Is there something in your closet that you would not be caught dead wearing out in public? This has become a bad habit of mine during the pandemic. Here’s a list of some of the items I have purchased but never worn in public: A cardigan that looks like a cartoon drawing. A polo shirt with not the traditional one neck hole, but three. A grass-green turtleneck that a movie extra from “The Fifth Element” would wear. A star-spangled sequined vest. I love these garments but wearing them out of the house is another thing.
Virginia Woolf wrote in her diary in 1925, "My love of clothes interests me profoundly. Only it is not love; And what it is I must discover.” She called this complex with clothes her “frock consciousness,” an awareness that our perception of ourselves is affected by the realization that others perceive us. Woolf understood that clothes were not merely a frivolity, but a part of being human.

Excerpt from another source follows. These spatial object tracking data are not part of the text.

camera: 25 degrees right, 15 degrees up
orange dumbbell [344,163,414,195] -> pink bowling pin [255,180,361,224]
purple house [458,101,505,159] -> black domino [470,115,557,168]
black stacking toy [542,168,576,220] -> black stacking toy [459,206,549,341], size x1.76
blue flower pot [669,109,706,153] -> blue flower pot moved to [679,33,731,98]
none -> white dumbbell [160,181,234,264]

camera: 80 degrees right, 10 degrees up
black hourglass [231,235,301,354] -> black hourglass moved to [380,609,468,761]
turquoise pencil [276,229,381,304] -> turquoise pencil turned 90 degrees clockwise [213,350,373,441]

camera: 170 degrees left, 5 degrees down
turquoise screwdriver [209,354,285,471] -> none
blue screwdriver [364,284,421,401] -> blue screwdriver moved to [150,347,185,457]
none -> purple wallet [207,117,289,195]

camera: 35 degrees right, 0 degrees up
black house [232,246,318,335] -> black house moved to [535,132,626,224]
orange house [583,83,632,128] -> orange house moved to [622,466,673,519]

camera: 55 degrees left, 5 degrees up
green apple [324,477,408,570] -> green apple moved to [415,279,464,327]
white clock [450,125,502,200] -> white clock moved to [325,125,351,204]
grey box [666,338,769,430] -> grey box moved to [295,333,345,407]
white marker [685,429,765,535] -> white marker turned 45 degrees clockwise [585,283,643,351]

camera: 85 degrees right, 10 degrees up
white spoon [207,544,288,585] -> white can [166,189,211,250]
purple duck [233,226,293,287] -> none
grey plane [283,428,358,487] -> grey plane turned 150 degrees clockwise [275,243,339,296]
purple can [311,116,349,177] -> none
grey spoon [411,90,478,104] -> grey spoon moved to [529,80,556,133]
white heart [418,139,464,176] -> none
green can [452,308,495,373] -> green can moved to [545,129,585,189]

I share Woolf’s fascination with clothing. Not just the clothes themselves, but what the act of putting on clothes does to us. Clothes are the border between our public and private selves, what we want to reveal to the world, and what we choose to conceal. Lately for me, it’s been more concealing than revealing. I’m reminded of Avery Trufelman’s advice in this week’s TTBOOK show “If Your Clothes Could Talk.” She says to wear something that scares you. Because once you wear the thing that scares you, you’re a step closer to dressing fearlessly.